The score of Sine Language: you can see the gradually introduction of the 7 notes, and the introduction of the rhythm note by note, starting from the fundamental at the bottom of the score. (Click on image for larger version)
The second half of the piece is where the perfect bar is placed in a sampler — a musical device that can replay any sound at any pitch by slowing it down or speeding it up to the correct frequency. This technique has become so ubiquitous over the last 20 years that I hardly need to provide an example of how it works, but here is the perfect bar played back by a sampler, first at its orginal pitch, and then at different pitches, descending by an octave each time.
The second half of the piece is more arbitrarily musical than mathematical — once in the sampler, it can be 'played' as if it were a normal sound, such as the piano. Because of the nature of the sound though, the effect of playing chords with it is to create an interweaving, interlocking web of pulsating sine waves at mathematically interesting pitches, and certainly not those of equal temperament. You can listen to the whole piece here.
One catch, however, is that the sampler does play back the pitches at equal temperament (as this is the tuning system that the sampler uses), so the resultant music in this section is a perfectly tuned bar played back at equally tempered pitch intervals. The resulting tuning is therefore impossibly complicated, and I think should be simply described as the Pythagorean gap squared!
What completes the circle for me is that the culminated effect of the overlayed sine waves and tunings remind me of a JS Bach organ work, possibly even one of the fugues from the 48, and it pleases me that although this has been arrived at by a mathematical process, it has tended towards a similar output. Though I should hastily point out that I'm in no way claiming any of Bach's genius and understanding of harmony and melody — this is a passing (if happy) musical similarity!
About the author
Oli Freke is a member of the electropop group Cassette Electrik, who supported The Human Leauge on their Dare 2007 tour.
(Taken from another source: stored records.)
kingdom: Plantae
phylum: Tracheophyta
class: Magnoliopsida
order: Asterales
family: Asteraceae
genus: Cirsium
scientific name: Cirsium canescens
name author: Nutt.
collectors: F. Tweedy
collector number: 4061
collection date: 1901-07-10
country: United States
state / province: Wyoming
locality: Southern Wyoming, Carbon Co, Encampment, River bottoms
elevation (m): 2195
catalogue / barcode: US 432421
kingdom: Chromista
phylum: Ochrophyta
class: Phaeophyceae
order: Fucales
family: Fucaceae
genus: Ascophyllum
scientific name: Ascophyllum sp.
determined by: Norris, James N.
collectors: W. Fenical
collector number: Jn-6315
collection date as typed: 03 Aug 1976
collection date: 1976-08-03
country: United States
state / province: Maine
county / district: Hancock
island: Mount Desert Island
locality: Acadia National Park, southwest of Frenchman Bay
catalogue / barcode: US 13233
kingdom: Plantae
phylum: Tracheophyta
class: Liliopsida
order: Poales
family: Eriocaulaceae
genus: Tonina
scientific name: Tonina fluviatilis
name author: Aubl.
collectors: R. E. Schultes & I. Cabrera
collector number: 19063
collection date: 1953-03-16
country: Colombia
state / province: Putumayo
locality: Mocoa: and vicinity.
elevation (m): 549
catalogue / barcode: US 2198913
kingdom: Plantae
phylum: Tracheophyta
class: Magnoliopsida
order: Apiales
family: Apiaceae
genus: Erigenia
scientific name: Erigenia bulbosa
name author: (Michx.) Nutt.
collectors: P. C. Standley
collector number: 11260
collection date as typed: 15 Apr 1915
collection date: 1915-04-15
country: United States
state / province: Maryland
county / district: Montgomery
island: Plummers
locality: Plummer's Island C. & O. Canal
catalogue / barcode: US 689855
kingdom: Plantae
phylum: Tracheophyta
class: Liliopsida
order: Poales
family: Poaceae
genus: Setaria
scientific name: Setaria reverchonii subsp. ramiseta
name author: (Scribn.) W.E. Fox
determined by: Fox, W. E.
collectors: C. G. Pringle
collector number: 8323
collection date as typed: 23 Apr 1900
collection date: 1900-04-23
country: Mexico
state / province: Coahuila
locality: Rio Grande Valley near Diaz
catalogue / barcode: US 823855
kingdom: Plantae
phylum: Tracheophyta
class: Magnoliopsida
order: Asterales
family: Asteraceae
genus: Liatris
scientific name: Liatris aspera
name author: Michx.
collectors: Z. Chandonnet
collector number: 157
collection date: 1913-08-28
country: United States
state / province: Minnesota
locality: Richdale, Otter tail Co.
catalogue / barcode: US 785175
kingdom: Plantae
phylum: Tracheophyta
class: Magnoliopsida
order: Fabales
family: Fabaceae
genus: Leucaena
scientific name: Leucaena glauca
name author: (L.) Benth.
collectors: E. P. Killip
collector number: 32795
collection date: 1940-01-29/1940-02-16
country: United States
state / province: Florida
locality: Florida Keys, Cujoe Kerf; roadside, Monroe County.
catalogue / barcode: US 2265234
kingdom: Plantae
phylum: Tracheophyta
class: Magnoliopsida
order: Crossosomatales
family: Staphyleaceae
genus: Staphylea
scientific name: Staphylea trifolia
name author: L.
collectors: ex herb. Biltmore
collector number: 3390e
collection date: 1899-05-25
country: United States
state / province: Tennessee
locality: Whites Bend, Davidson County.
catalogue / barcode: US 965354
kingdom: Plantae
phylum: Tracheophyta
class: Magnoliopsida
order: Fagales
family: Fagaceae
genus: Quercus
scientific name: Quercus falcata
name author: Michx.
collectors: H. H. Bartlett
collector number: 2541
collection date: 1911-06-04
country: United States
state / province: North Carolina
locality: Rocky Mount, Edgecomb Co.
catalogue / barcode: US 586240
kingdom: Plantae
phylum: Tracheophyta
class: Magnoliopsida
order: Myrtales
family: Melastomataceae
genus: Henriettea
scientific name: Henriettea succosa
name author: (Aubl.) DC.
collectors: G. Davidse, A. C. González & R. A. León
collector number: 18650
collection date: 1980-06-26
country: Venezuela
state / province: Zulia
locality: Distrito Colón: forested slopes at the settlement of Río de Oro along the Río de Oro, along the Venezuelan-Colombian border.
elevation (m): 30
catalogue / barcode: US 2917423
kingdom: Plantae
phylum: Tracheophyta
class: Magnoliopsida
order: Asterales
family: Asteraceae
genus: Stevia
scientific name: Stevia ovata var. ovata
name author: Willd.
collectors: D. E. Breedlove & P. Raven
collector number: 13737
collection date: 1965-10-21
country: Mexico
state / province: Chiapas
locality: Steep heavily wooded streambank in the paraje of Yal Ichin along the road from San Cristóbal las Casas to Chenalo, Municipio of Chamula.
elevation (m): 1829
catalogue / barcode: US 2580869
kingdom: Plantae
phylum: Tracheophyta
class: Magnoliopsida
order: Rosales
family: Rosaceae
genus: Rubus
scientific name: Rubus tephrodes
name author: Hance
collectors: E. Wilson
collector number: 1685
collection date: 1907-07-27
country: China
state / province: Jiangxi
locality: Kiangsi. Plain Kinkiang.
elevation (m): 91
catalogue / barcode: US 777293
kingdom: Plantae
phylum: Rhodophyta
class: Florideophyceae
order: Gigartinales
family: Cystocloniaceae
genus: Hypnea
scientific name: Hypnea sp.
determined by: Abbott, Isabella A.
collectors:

His new side project On Rails is for more experimental work, of which Sine Language is the first piece, composed for GeekPop 2009.
I would like to get this to Oli.
My instrument is the Soundstone
and produces an acoustic sine wave - maybe the only one from
a musicial instrument. It is quite extraoridinary and
Oli may want to check it out.
I am interested in learning much more about
acoustic sine waves and running into challenges.